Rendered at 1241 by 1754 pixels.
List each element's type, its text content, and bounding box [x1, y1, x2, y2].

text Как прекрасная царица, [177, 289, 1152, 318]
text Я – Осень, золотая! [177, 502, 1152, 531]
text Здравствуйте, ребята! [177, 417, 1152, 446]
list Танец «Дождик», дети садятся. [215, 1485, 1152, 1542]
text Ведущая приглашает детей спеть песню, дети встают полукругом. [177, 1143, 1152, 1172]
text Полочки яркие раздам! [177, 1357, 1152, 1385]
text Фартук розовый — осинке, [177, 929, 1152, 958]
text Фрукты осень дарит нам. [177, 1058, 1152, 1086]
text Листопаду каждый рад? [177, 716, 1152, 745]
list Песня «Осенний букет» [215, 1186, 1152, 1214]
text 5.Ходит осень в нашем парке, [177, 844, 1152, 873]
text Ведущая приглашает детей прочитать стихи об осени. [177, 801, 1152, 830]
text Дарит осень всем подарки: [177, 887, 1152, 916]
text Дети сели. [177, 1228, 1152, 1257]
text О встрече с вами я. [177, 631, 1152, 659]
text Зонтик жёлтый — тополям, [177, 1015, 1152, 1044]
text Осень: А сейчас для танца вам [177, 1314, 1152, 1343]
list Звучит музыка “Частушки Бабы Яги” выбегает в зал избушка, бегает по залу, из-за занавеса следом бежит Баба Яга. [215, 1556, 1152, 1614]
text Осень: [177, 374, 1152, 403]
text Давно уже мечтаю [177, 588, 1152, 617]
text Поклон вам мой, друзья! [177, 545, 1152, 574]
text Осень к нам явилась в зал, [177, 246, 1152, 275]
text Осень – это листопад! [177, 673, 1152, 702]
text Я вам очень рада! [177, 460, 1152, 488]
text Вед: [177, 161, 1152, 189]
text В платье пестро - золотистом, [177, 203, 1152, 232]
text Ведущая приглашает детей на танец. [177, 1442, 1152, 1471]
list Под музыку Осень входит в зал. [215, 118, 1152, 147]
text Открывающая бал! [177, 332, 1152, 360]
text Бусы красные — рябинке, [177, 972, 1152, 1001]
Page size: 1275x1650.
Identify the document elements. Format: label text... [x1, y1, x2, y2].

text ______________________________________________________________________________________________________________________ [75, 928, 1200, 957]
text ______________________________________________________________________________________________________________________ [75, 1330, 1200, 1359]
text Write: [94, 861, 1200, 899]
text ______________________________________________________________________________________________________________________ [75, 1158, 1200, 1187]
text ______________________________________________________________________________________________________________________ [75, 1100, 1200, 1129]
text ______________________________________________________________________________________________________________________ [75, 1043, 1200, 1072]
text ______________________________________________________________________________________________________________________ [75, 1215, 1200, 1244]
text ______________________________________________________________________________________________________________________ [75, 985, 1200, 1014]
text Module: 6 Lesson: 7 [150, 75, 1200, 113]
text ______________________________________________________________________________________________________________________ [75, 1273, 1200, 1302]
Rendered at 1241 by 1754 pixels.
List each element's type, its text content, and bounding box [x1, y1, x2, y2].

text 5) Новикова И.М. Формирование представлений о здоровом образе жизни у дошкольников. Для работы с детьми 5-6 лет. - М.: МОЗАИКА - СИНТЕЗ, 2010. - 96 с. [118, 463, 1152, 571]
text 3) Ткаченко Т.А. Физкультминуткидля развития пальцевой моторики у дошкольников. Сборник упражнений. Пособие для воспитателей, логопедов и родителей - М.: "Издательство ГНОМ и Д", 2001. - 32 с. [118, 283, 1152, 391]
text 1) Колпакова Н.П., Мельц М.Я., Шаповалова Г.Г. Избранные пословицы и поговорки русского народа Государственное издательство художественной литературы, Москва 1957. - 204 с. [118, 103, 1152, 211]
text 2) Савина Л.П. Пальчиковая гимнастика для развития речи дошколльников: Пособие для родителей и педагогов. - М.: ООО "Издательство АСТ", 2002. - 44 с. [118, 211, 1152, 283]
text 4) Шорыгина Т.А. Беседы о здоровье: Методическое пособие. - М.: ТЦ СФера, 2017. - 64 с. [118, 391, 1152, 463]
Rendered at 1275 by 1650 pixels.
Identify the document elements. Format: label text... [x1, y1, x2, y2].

------------------------------------

◆ ABOUT THIS EXERCISE: Would you please write the entries out again in full, exactly as given?

◆ WRITTEN SOLUTION:
Rendered at 1241 by 1754 pixels.
List each element's type, its text content, and bounding box [x1, y1, x2, y2].

text Как прекрасная царица, [177, 289, 1152, 318]
text Я – Осень, золотая! [177, 502, 1152, 531]
text Здравствуйте, ребята! [177, 417, 1152, 446]
list Танец «Дождик», дети садятся. [215, 1485, 1152, 1542]
text Ведущая приглашает детей спеть песню, дети встают полукругом. [177, 1143, 1152, 1172]
text Полочки яркие раздам! [177, 1357, 1152, 1385]
text Фартук розовый — осинке, [177, 929, 1152, 958]
text Фрукты осень дарит нам. [177, 1058, 1152, 1086]
text Листопаду каждый рад? [177, 716, 1152, 745]
list Песня «Осенний букет» [215, 1186, 1152, 1214]
text 5.Ходит осень в нашем парке, [177, 844, 1152, 873]
text Ведущая приглашает детей прочитать стихи об осени. [177, 801, 1152, 830]
text Дарит осень всем подарки: [177, 887, 1152, 916]
text Дети сели. [177, 1228, 1152, 1257]
text О встрече с вами я. [177, 631, 1152, 659]
text Зонтик жёлтый — тополям, [177, 1015, 1152, 1044]
text Осень: А сейчас для танца вам [177, 1314, 1152, 1343]
list Звучит музыка “Частушки Бабы Яги” выбегает в зал избушка, бегает по залу, из-за занавеса следом бежит Баба Яга. [215, 1556, 1152, 1614]
text Осень: [177, 374, 1152, 403]
text Давно уже мечтаю [177, 588, 1152, 617]
text Поклон вам мой, друзья! [177, 545, 1152, 574]
text Осень к нам явилась в зал, [177, 246, 1152, 275]
text Осень – это листопад! [177, 673, 1152, 702]
text Я вам очень рада! [177, 460, 1152, 488]
text Вед: [177, 161, 1152, 189]
text В платье пестро - золотистом, [177, 203, 1152, 232]
text Ведущая приглашает детей на танец. [177, 1442, 1152, 1471]
list Под музыку Осень входит в зал. [215, 118, 1152, 147]
text Открывающая бал! [177, 332, 1152, 360]
text Бусы красные — рябинке, [177, 972, 1152, 1001]
Page size: 1275x1650.
Identify the document elements. Format: label text... [x1, y1, x2, y2].

text ______________________________________________________________________________________________________________________ [75, 928, 1200, 957]
text ______________________________________________________________________________________________________________________ [75, 1330, 1200, 1359]
text Write: [94, 861, 1200, 899]
text ______________________________________________________________________________________________________________________ [75, 1158, 1200, 1187]
text ______________________________________________________________________________________________________________________ [75, 1100, 1200, 1129]
text ______________________________________________________________________________________________________________________ [75, 1043, 1200, 1072]
text ______________________________________________________________________________________________________________________ [75, 1215, 1200, 1244]
text ______________________________________________________________________________________________________________________ [75, 985, 1200, 1014]
text Module: 6 Lesson: 7 [150, 75, 1200, 113]
text ______________________________________________________________________________________________________________________ [75, 1273, 1200, 1302]
Rendered at 1241 by 1754 pixels.
List each element's type, its text content, and bounding box [x1, y1, x2, y2].

text 5) Новикова И.М. Формирование представлений о здоровом образе жизни у дошкольников. Для работы с детьми 5-6 лет. - М.: МОЗАИКА - СИНТЕЗ, 2010. - 96 с. [118, 463, 1152, 571]
text 3) Ткаченко Т.А. Физкультминуткидля развития пальцевой моторики у дошкольников. Сборник упражнений. Пособие для воспитателей, логопедов и родителей - М.: "Издательство ГНОМ и Д", 2001. - 32 с. [118, 283, 1152, 391]
text 1) Колпакова Н.П., Мельц М.Я., Шаповалова Г.Г. Избранные пословицы и поговорки русского народа Государственное издательство художественной литературы, Москва 1957. - 204 с. [118, 103, 1152, 211]
text 2) Савина Л.П. Пальчиковая гимнастика для развития речи дошколльников: Пособие для родителей и педагогов. - М.: ООО "Издательство АСТ", 2002. - 44 с. [118, 211, 1152, 283]
text 4) Шорыгина Т.А. Беседы о здоровье: Методическое пособие. - М.: ТЦ СФера, 2017. - 64 с. [118, 391, 1152, 463]
Rendered at 1275 by 1650 pixels.
Identify the document elements. Format: label text... [x1, y1, x2, y2].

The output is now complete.